A new and very exciting operation for hydrocephalus has become popular in the last 10 years. Called endoscopy, these operations involve inserting a small endoscope (similar to, but much smaller than, the 'scopes used for gall bladder surgery or arthroscopy) into the ventricle through a tiny incision and a single small hole in the skull. The endoscope is connected, via a micro-camera, to a television monitor, on which the surgeon can see inside the ventricles. Using these endoscopes, neurosurgeons can now create a bypass, allowing CSF to flow around certain blockages and restoring normal CSF flow. Only certain patients are eligible for endoscopic surgery, and the patients must be selected carefully. In particular, patients with blockages within the ventricles themselves (those with obstructive hydrocephalus) are potentially candidates for endoscopic surgery.
What is endoscopic third ventriculostomy? Steering the endoscope down through the ventricles, the surgeon can make a hole in a very thin membrane in the bottom of the third ventricle to bypass the obstruction and directly communicate the ventricular fluid with the fluid around the outside of the brain (this is called an endoscopic third ventriculostomy). Going back to the bathroom shower stall analogy, if the drain is plugged and the water is building up, we can make another hole in the bottom of the shower to drain the excess fluid. Similarly, when the 'drain' is plugged, neurosurgeons can make an additional hole to drain the excess CSF.

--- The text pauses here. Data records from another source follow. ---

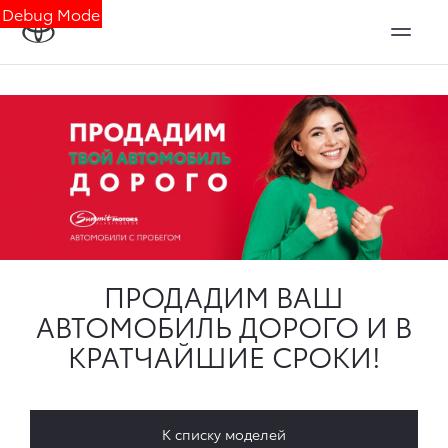
Debug Mode
ПРОДАДИМ ВАШ
АВТОМОБИЛЬ ДОРОГО И В
КРАТЧАЙШИЕ СРОКИ!
К списку моделей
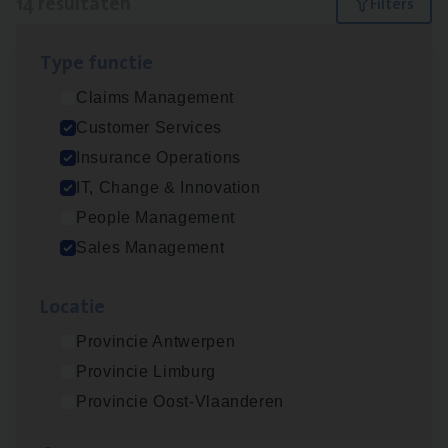
14 resultaten
Filters
Type func­tie
Dos­sier­be­heer­der ver­ze­ke­rin­gen — Soci­al
Claims Management
Pro­fit en Public
Customer Services
Insurance Operations
Insurance Operations
Antwerpen
IT, Change & Innovation
People Management
Sales Management
Advisor/​Configuratie ana­lyst Part­ner in
Benefits
Loca­tie
Insurance Operations
Provincie Antwerpen
Beveren
Provincie Limburg
Provincie Oost-Vlaanderen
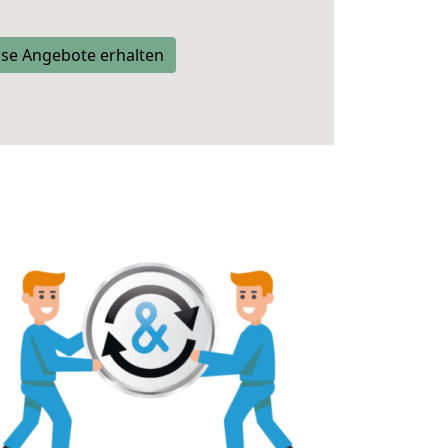
se Angebote erhalten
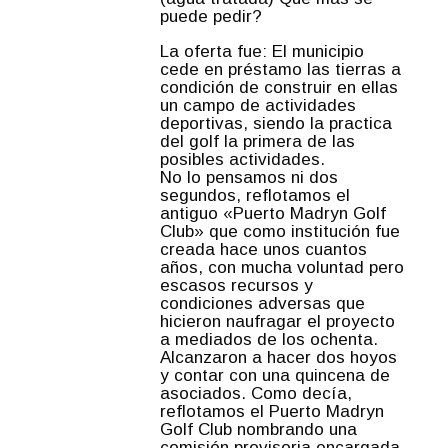
puede pedir?
La oferta fue: El municipio
cede en préstamo las tierras a
condición de construir en ellas
un campo de actividades
deportivas, siendo la practica
del golf la primera de las
posibles actividades.
No lo pensamos ni dos
segundos, reflotamos el
antiguo «Puerto Madryn Golf
Club» que como institución fue
creada hace unos cuantos
años, con mucha voluntad pero
escasos recursos y
condiciones adversas que
hicieron naufragar el proyecto
a mediados de los ochenta.
Alcanzaron a hacer dos hoyos
y contar con una quincena de
asociados. Como decía,
reflotamos el Puerto Madryn
Golf Club nombrando una
comisión provisoria encargada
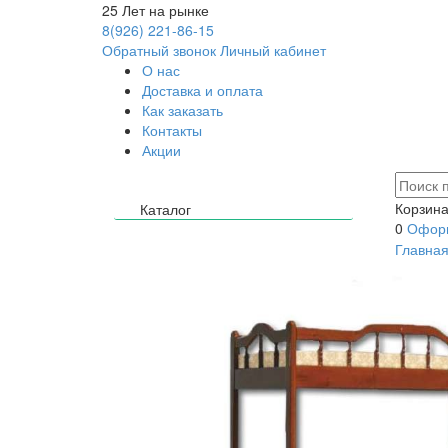
25
Лет на рынке
8(926) 221-86-15
Обратный звонок
Личный кабинет
О нас
Доставка и оплата
Как заказать
Контакты
Акции
Корзина
Каталог
0
Оформ
Главна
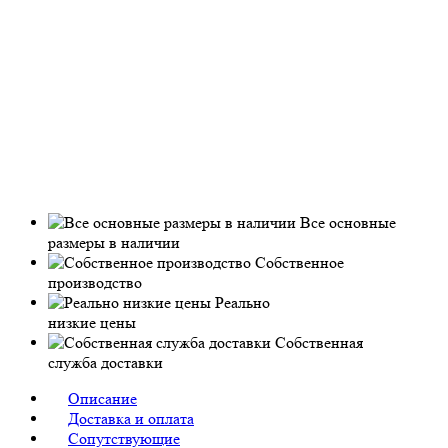
Все основные
размеры в наличии
Собственное
производство
Реально
низкие цены
Собственная
служба доставки
Описание
Доставка и оплата
Сопутствующие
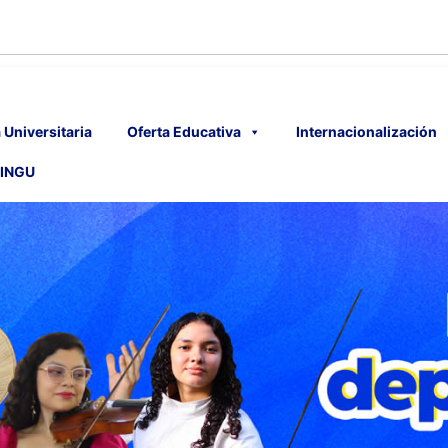
 Universitaria
Oferta Educativa
Internacionalización
INGU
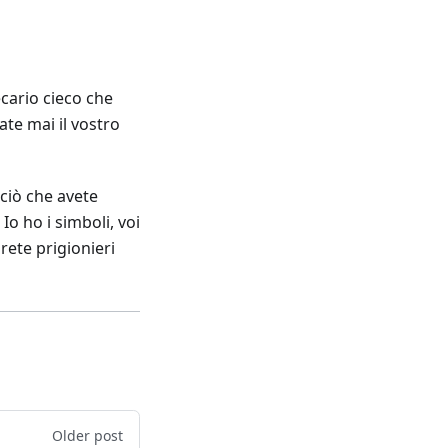
cario cieco che
ate mai il vostro
 ciò che avete
Io ho i simboli, voi
irete prigionieri
Older post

Can the endoscope be used to do other procedures? Other endoscopic procedures can reduce the number of shunts that are required in specific cases. For example, a hole can be made (called fenestration) in the sheet of tissue that separates the two lateral ventricles to communicate them in instances where shunts have been (or would otherwise have to be) placed, eliminating the need for one of the two shunts and reducing the complications (especially from shunt malfunction). Certain cysts within the brain and/or ventricles can cause problems and can require the insertion of a shunt to control the fluid build-up in the cyst. Some of these cysts can similarly be fenestrated by making holes in their walls using the endoscope and communicating them with the rest of the ventricles. This may eliminate the need for a shunt into the cyst. Finally, although not directly related to hydrocephalus, endoscopes can be used to biopsy or remove small tumours within the ventricles of the brain. The advantage of the endoscopes is that, like other branches of medicine, the endoscopes are extremely small and operations can be performed through small incisions and very small openings in the skull, making the operation less painful for the patient and reducing the need for long hospital stays.